### Directive
Show every line from the entries that follow which holds the word "KNWU".

### The input
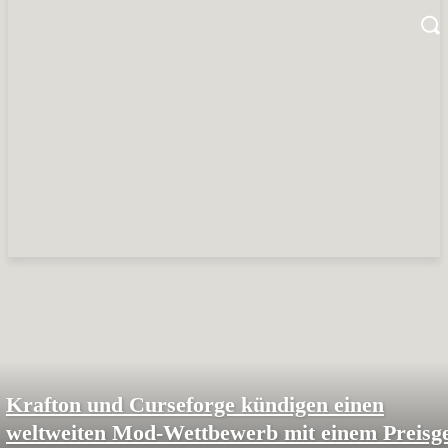
Krafton und Curseforge kündigen einen
weltweiten Mod-Wettbewerb mit einem Preisg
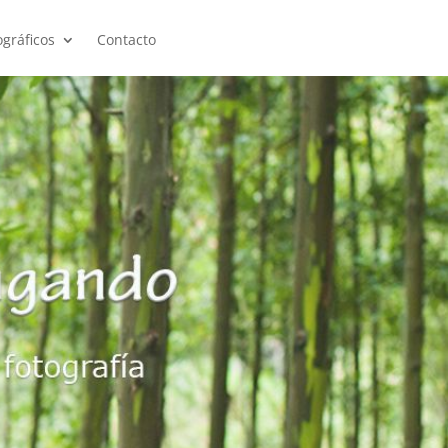
ográficos
Contacto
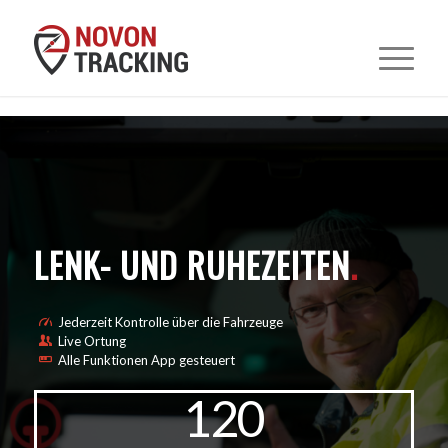
LENK- UND RUHEZEITEN
.
Jederzeit Kontrolle über die Fahrzeuge
Live Ortung
Alle Funktionen App gesteuert
120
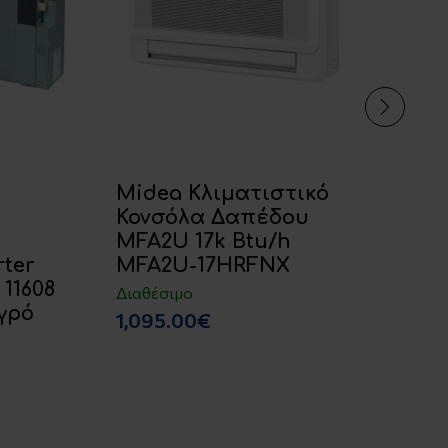
Midea Κλιματιστικό
F
Κονσόλα Δαπέδου
A
MFA2U 17k Btu/h
Ε
rter
MFA2U-17HRFNX
Κλ
11608
Δ
Διαθέσιμο
γρό
Ψ
1,095.00€
Δι
2,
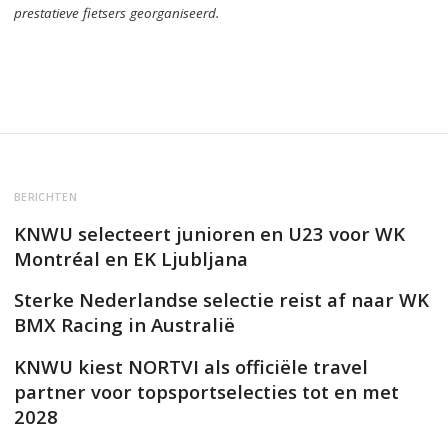
prestatieve fietsers georganiseerd.
BERICHTEN
KNWU selecteert junioren en U23 voor WK
Montréal en EK Ljubljana
Sterke Nederlandse selectie reist af naar WK
BMX Racing in Australië
KNWU kiest NORTVI als officiële travel
partner voor topsportselecties tot en met
2028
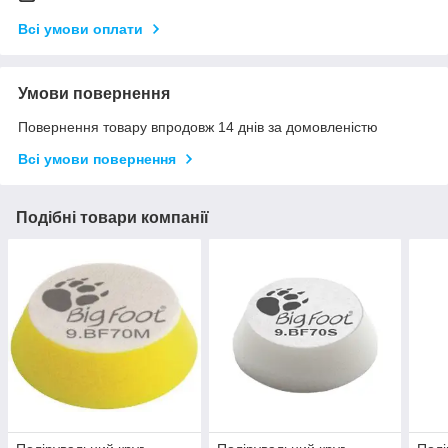
Всі умови оплати
Умови повернення
Повернення товару впродовж 14 днів за домовленістю
Всі умови повернення
Подібні товари компанії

### Response
KNWU selecteert junioren en U23 voor WK
KNWU kiest NORTVI als officiële travel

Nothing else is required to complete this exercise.